Bagi masyarakat Mauritania, gemuk atau gendut tak sekedar kecantikan belaka. Tubuh gendut seakan menyiratkan kehidupan yang makmur dan sejahterah dan menunjukkan status sosial. Sementara perempuan kurus dianggap miskin dan tidak cantik serta hanya mempermalukan keluarga.

bahkan ada lho yang saking sukanya dengan perempuan gemuk, ada yang rela menceraikan istrinya jika kelak tidak gemuk lagi. Semakin berat badan perempuan (100 kg sekalipun), semakin cantiklah mereka di hadapan para pria di Mauritania. Hal itu sanga membuktikan bahwa kecantika cuma selera belaka. begitu lah ucapan para pria yang berada disuku tersebut.

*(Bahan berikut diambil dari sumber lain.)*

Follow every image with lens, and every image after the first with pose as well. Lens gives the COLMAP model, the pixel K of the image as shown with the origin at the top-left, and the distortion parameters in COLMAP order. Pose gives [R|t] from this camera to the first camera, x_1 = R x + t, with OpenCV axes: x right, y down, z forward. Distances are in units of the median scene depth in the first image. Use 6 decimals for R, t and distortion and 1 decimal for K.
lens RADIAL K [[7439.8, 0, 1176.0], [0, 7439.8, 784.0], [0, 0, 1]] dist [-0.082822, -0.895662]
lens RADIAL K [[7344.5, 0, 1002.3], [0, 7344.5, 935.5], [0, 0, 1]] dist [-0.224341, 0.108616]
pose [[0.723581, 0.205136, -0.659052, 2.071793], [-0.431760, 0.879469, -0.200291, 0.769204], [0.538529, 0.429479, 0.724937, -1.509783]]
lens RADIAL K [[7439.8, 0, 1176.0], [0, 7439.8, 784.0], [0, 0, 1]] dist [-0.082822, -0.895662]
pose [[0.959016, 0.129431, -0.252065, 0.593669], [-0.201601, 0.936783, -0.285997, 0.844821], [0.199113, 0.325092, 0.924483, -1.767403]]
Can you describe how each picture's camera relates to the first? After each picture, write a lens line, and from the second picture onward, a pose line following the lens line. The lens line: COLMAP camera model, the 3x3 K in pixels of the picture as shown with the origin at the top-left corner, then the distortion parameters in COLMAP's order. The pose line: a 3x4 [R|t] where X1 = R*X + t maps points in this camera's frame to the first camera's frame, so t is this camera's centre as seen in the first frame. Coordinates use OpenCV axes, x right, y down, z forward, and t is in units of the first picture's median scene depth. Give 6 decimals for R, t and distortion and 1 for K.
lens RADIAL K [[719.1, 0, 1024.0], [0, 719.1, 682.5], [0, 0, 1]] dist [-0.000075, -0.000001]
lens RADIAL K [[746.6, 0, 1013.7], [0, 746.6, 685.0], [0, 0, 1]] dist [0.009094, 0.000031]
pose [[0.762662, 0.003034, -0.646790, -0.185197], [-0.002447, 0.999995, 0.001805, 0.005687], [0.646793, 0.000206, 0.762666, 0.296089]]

Dampak Buruk Akan Kesehatan Perempuan Di Afrika

Di Mauritania, kurang lebih 40 persen kaum perempuannya mengidap kegemukan atau obesitas. Ya, angkat tersebur cukup terbilang besar untuk sebuah negara berkembang yang tidak terlalu terpapar makanan junk food. Hal ini terjadi karena praktik persepsi seperti itu yang keras dan masih marak di kawasan pedesaan. Untuk itu tidak sedikit pula anak-anak muda yang ada dikota-kota afrika melakukan aksi berkampanye untuk menghentikan tradisi yang sangat beresiko untuk kesehatan ini. Pemerintah pun kesulitan menangani masalah ini. Sehingga banyak korban berjatuhan akan persepsi yang dilakukan suku mauritania ini.

Sebagian Orang Sudah Meninggalkan Persepsi Mauritania

Untuk Penduduk Mauritania yang terkenal modern dan kelas menengah sudah menegaskan bahwa mereka sudah meninggalkan praktek persepsi seperti ini. Tapi lain halnya dengan penduduk pedesaan yang masih terus melaksanakan praktek penggemukan tak kira-kira ini. Untuk itu bukan berarti pemerintah setempat tidak berjuang untuk menututp paksa persepsi seperti ini.

Ya, pemerintah sendiri telah banyak berjuang untuk menghilangkan padangan bahwa gemuk adalah cantik yang sangat diyakini masyarakat Mauritania. Berbagai upaya kampanye dan penyuluhan bahaya memiliki tubuh obesitas dilakukan agar masyarakat pedalaman memahami resiko kegemukan pada penyakit diabetes bahkan jantung. Selain itu efek psikologis dari terapi menggemukkan pada anak-anak perempuan juga akan berimbas pada trauma dan penerimaan diri mereka.

So guys, gimana pandangan kalian akan tradisi seperti ini. Apakah gemuk melambangkan kemakmuran seperti halnya persepsi di mauritania? Saya sih tidak begitu setuju, Karena pada akhirnya jaman yang sudah semakin maju dan seharusnya manusia makin mengerti bahwa ada hal yang harus diubah untuk kehidupan yang lebih baik.